幕間 《秘薬完成》
「――出来上がりましたよ!!体力も怪我も魔力も回復させる新薬、名付けて仙薬改です!!」
「や、やっとか……」
王城の研究室では解毒薬の製作の合間にイリアがイシと共に仙薬を参考にした新しい薬の開発に成功した。イリアの計算ではこの丸薬を飲めば怪我の治療だけではなく、体力や魔力の回復を同時に行えるという。
複数の薬を調合して作り出された代物であり、時間の問題で1つしか作り出せる事は出来なかったが、遂にイリアは新薬を作り出す事に成功した。これを飲めばたちまちにどんなに疲労困憊の人間だろうと立ち直る事ができる代物だと彼女は言い張る。
「まだまだ精霊薬には程遠いですが、少なくとも今までにない全く新しい薬を作り出す事ができましたよ!!」
「そ、そうかよ……」
「という事で師匠、試飲をお願いします」
「ふざけんな!?自分で作った薬だろうが、自分で飲めよ!!」
さりげなく作り立ての薬の試飲を頼もうとするイリアに対してイシは怒鳴り付け、そんな作り立ての怪しい薬など飲むはずがなかった。しかし、イリアとしてはどうしても効能を確かめたく、彼に無理やり飲み込ませようとした。

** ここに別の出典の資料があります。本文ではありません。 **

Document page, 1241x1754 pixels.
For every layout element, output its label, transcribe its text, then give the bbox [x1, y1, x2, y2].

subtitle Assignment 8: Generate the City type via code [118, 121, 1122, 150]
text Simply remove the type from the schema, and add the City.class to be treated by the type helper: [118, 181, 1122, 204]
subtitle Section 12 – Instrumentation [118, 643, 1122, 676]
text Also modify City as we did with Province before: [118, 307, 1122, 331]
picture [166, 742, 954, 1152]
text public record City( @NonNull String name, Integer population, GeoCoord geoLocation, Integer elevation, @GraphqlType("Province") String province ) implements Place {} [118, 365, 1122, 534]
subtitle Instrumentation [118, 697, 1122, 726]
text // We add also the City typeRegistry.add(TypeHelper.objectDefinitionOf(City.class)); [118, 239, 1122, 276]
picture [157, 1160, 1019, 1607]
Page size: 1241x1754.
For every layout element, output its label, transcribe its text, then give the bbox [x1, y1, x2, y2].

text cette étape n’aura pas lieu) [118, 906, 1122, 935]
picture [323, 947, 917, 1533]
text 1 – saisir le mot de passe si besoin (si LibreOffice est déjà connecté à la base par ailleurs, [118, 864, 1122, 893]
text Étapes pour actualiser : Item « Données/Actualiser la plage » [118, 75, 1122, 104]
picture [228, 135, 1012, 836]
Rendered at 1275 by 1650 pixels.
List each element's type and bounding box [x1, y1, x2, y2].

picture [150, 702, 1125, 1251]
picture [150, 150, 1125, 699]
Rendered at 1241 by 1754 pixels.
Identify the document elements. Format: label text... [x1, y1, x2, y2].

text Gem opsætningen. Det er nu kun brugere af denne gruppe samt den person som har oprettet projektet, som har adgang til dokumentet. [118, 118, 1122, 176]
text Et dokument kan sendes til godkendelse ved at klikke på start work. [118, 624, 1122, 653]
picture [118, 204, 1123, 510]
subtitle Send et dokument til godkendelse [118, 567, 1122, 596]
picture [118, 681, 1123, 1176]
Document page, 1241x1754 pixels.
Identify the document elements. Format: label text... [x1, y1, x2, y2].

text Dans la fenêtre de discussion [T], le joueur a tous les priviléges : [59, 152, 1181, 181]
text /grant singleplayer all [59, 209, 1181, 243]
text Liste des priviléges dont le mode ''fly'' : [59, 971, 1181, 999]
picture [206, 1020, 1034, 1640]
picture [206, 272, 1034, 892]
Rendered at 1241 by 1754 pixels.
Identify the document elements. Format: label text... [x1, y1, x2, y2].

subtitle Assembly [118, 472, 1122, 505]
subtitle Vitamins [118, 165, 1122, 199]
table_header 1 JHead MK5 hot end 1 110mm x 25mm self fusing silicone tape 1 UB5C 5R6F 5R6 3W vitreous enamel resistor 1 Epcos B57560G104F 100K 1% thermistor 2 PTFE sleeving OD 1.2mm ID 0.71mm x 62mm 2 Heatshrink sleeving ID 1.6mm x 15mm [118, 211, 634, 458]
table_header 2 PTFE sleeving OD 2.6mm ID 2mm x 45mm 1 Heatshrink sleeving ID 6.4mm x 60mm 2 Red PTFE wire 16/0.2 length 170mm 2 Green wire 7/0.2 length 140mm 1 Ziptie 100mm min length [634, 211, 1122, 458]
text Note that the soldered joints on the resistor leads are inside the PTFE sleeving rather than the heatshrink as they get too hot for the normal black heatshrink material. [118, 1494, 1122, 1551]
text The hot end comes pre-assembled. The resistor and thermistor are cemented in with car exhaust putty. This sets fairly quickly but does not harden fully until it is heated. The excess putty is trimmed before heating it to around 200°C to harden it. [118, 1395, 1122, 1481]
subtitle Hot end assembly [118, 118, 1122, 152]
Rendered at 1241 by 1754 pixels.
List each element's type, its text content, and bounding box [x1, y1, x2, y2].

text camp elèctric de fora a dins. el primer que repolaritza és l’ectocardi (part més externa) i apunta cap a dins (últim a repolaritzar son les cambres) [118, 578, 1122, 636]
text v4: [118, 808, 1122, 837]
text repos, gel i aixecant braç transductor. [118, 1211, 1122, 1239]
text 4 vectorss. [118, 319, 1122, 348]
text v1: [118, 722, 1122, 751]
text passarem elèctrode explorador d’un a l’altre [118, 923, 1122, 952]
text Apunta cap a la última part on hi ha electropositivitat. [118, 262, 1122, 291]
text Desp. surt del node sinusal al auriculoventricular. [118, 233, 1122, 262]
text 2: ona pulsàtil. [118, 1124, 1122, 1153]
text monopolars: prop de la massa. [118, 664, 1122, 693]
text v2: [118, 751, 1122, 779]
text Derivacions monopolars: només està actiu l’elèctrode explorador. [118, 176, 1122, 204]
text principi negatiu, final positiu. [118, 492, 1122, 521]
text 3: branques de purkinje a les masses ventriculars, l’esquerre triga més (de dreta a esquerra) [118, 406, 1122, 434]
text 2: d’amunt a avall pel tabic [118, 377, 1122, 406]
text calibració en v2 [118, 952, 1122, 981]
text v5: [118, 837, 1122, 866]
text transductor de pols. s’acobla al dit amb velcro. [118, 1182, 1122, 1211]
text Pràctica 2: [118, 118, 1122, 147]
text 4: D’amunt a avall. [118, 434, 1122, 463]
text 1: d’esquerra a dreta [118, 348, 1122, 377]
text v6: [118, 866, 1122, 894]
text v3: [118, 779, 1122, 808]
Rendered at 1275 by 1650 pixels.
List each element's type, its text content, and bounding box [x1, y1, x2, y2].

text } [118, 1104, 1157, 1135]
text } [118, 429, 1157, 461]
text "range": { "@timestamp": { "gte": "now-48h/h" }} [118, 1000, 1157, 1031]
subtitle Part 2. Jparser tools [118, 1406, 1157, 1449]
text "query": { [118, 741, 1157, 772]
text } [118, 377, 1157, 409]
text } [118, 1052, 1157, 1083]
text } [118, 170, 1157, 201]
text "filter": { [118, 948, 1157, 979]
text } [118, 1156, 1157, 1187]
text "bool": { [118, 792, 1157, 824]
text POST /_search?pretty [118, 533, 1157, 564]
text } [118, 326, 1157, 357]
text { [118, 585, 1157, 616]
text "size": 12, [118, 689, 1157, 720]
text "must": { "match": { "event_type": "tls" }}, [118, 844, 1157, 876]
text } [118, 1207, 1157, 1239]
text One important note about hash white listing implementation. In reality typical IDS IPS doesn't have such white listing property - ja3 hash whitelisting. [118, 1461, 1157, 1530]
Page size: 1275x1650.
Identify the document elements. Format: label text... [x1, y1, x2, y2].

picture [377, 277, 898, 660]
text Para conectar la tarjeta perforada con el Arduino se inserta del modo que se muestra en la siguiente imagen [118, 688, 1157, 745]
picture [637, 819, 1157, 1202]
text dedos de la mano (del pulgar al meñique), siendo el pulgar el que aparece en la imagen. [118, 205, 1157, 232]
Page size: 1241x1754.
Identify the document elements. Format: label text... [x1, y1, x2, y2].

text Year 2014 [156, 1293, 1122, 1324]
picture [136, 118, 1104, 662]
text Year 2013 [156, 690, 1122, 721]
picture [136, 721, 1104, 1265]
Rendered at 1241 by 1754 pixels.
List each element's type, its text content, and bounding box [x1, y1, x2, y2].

「何言ってんですか、新薬を作り出す際は誰かが飲んで確認しないと効果を確かめられないでしょうが!!」
「なら、お前が飲めよ!?自信作なんだろう?」
「私が倒れたら誰が精霊薬を作り出せると思ってるんですか!?」
「こ、こいつっ……!!」
「御二人ともこんな時に何をやってるんですか!?」
「二人を抑えろ!!」
他の研究員たちが喧嘩を始めたイリアとイシを止めようとした時、ここで彼等に衝撃が走った。この時に火竜が城下町に出現し、その威圧感が王城にまで届く。
「な、何だ……今のは?」
「何ですかこれは……リョフ?いや、違いますね……」
リョフが復活を果たした時よりも異様な気配を感じ取ったイシとイリアは顔を見合わせ、喧嘩している場合ではない事を察する。二人は解毒薬の制作を中断し、新しく作り出した新薬に視線を向ける。
「今度は何が起きた……」
「……早々にこれが活躍する機会が訪れたのかもしれませんね」
「あ?何を言って……おい!?」
イリアは新しい丸薬に視線を向け、彼女は仕方なく覚悟を決めた様に自分の口に含む。その光景を見た他の者は驚くが、直後にイリアは目を見開く。
「う、うっ……」
「お、おい!!大丈夫か!?吐き出せ、そんな物!!」
口元を抑えて膝を着いたイリアを見てイシは慌てて薬を吐くように促す。しかし、次の瞬間にイリアは目を見開くと、彼女は叫び声をあげた。
「美味い!!」
『はっ?』
「成功です!!これは最高の薬ですよ!!」
新薬を飲み込んだ途端にイリアは体力と魔力が回復する感覚に襲われ、更に従来の薬よりも味が美味しい事に感動を覚える。
――実はイリアは薬を飲みやすくするため、その味にも拘っていた。苦い薬を毎回飲まされるよりも、味が美味しい薬の方が飲みやすいと判断した上での製作だったが、遂に彼女は理想の薬を作り上げた。